The passengers weren't taking the hint. Hearing the captain in person was as unique to them as it was to Verd. They sat looking at each other, and a few got up, changed their minds, and sat down again. One called, "What will you do next?"
"Ask the Brain for suggestions," said Verd. "Out, now!"
"We'd like to stay and listen," said the same man. He was short and broad and big footed, probably from one of the heavier planets, and he had the rough-edged compactness of a land-tank. "We've the legal right to consult the Brain at my time. If it takes a translator we should have a translator."
Verd nodded. "That's true." Without further comment he turned to Chanda. and said, "Ask the Brain what actions will maximize our chance of survival for maximal time."
Chanda tapped her stylus rhythmically against the rim of the Brain speaker.
The dining area was raucous with the sound of breathing and the stealthy shuffling of feet. Everyone seemed to be leaning forward.
The Brain answered in swiftly moving dots of light. Chanda said, "Immediately replace-- Eye of Kdapt!" Chanda looked very startled, then grinned around at Verd. "Sorry, Captain. 'Immediately replace Verd Spacercaptain with Strac Astrophysics in supreme command over Hogan's Goat.'"
In the confusion that followed, Verd's voice was easily the loudest. "Everybody out! Everybody but Strac Astrophysics."
Miraculously, he was obeyed.
Strac was a long, tall oldster, old in habits and manners and mode of dress. A streak of black-enameled steel wool emphasized his chocolate scalp, and his ears spread like wings. Once Verd had wondered why Strac didn't have them fixed. Lafer he had stopped wondering. Strac obviously made a fetish of keeping what he was born with. His hairline began not between his eyes, but at the very top of his forehead, and it petered out on his neck. His fingernails grew naturally. They must have needed constant trimming.
He sat facing the members of the crew, waiting without impatience.
"I believe you've traveled on my ship before," said Verd. "Have you ever said or done anything to give the Brain, or any passenger, the idea that you might want to command the Hogan's Goat?"
"Certainly not!" Strac seemed as ruffled by the suggestion as Verd himself. "The Brain must be insane," he muttered venomously. Then his own words backlashed him, and in fear he asked, "Could the Brain be insane?"
"No," Chanda answered. "Brains of this type can be damaged, they can be destroyed, but if they come up with an answer it's the right one. There's a built-in doubt factor. Any ambiguity gives you an Insufficient Data."
"Then why would it try to take my command?"

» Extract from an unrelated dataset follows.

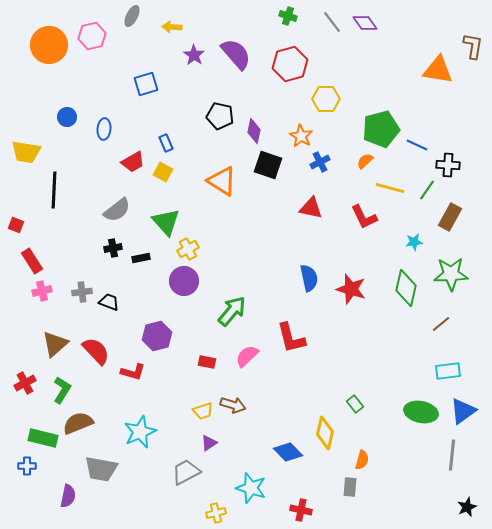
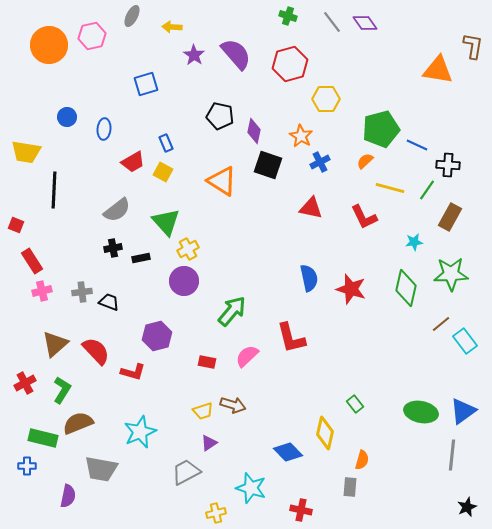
cyan rectangle at (448, 371): moved 17 px right, 30 px up; rotated 60 degrees clockwise
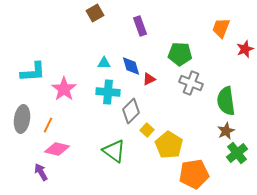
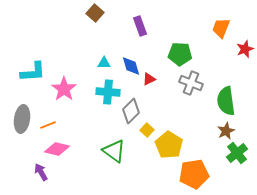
brown square: rotated 18 degrees counterclockwise
orange line: rotated 42 degrees clockwise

"I don't know. Captain, there's something I should tell you."
"What's that?"
"The Brain has stopped answering questions. There seems to be some progressive deterioration going on. It stopped even before the passengers left. If I give it orders in Winsel it obeys, but it won't answer back."
"Oh, Kdapt take the Brain!" Verd rubbed his temples with his fingertips. "Parliss, what did the Brain know about Strac?"

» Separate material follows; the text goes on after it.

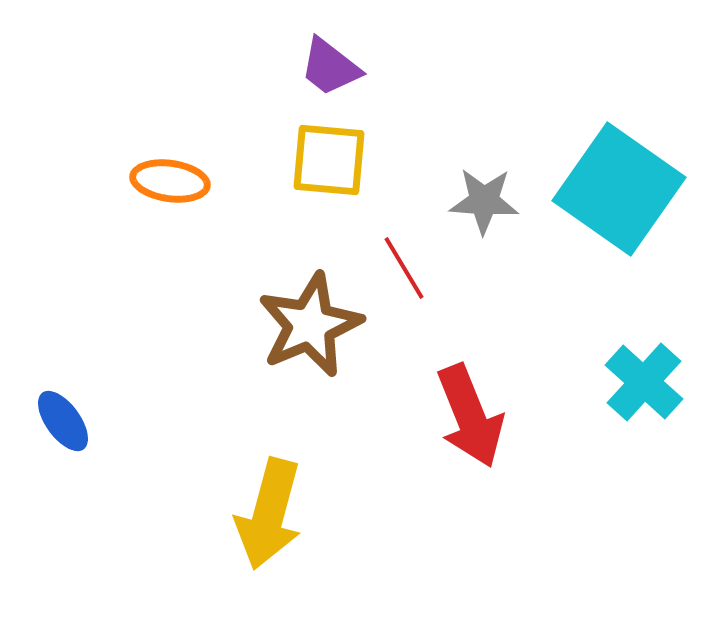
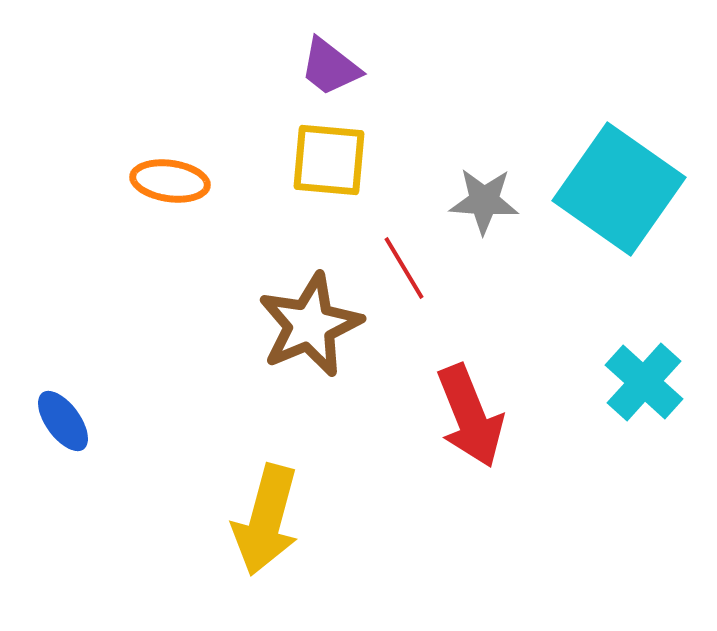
yellow arrow: moved 3 px left, 6 px down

"Same as any other passenger. Name, profession, medical state and history, mass, world of origin. That's all."
"Hmph. Strac, where were you born?"
"The Canyon," said Strac. "Is that germane?"

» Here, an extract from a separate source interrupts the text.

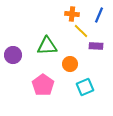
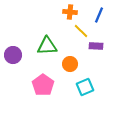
orange cross: moved 2 px left, 2 px up
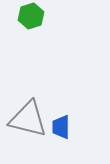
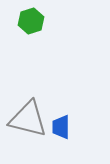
green hexagon: moved 5 px down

"I don't know. Canyon is a lonely place to grow up, I imagine."
"It is, in a way. Three hundred thousand is a tiny population for a solar system, but there's no room for more. Above the Canyon rim the air's too thin to breathe. I got out as soon as I could. Haven't been back in nearly a century."
"I see."
"Captain, I doubt that. In the Canyon there's no lack of company. It's the culture that's lonely. Everybody thinks just like everybody else. You'd say there's no cultural cross-fertilization. The pressure to conform is brutal."
"Interesting," said Verd, but his tone dismissed the subject. "Strac, do you have any bright ideas that the Brain might have latched onto somehow? Or do you perhaps have a reputation so large in scientific circles that the Brain might know of it?"
"I'm sure that's not the case."
"Well, do you have any ideas at all? We need them badly."
"I'm afraid not. Captain, just what is our position? It seems that everyone is dead but us. How do we cope with an emergency like that?"